CARE Now had recently released a list of twelve demands in an open letter, which included calling on the school’s trustees to fulfill their “obligation to the well-being and safety of its students, faculty and staff” by separating minority students from the rest of the campus body in order “take steps toward becoming a more inclusive institution.”
“The College can work toward making the College a less harmful place for those of marginalized identities and to take steps toward becoming a more inclusive institution,” read the student newspaper, stressing the importance of looking toward “CARE Now’s leadership as we collectively examine how to combat institutional violence at the College.”
The student newspaper then attempted to justify its support for separating black students from white students via housing by claiming that minority students feel “tokenized” on campus, as there are too many white students within their immediate surroundings.
“As a community, we must recognize that the College is a predominantly white institution in which students of color often feel tokenized, both in their residences and more broadly on campus,” stated The Williams Record, adding that while racially segregated housing alone may not be enough segregation to “solve this problem,” it’s a good start.

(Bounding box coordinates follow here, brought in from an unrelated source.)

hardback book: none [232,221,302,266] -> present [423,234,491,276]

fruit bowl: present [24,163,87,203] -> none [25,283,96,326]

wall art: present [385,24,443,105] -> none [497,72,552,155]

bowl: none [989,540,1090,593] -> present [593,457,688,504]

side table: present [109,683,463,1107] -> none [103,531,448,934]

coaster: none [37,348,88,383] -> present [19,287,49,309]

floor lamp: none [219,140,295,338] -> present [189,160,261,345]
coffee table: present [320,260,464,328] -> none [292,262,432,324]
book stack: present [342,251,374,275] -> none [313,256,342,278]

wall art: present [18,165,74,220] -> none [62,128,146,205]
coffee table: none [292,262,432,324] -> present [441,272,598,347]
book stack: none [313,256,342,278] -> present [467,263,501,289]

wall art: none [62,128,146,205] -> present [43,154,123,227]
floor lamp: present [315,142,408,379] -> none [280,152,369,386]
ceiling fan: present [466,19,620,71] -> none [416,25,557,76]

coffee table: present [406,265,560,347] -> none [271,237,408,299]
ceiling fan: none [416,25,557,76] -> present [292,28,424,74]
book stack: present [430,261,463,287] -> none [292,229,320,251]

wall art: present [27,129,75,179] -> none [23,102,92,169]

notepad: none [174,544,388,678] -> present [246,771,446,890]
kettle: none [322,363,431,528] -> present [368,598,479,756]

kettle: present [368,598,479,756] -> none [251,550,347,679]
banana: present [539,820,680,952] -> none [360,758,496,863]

“It will assist in making the College a more welcoming, supportive and safe community for minoritized students,” argued the student newspaper.
“Some say affinity housing reinforces division,” acknowledged the editorial board, “We believe, however, that allowing for a space where students can express their identities without fear of tokenization or marginalization will encourage students to exist more freely in the broader campus community, rather than recede from it.”
The student newspaper then went on to argue that white athletes racially segregate themselves, too, whenever a team rents a house “on the private market.”
“The fact that [these houses] serve as a place where teams can congregate while people of minoritized identities do not have an equivalent space is a cause for concern,” affirmed The Williams Record, adding that the problem can be “resolved” by the school establishing its own “affinity housing.”
Williams College is not the only school where the campus community is demanding racial segregation in the name of “inclusion.” Last year, students and administrators at American University called on the school to create segregated “spaces” for minority students on campus, arguing that it would promote “diversity and inclusion” at the university.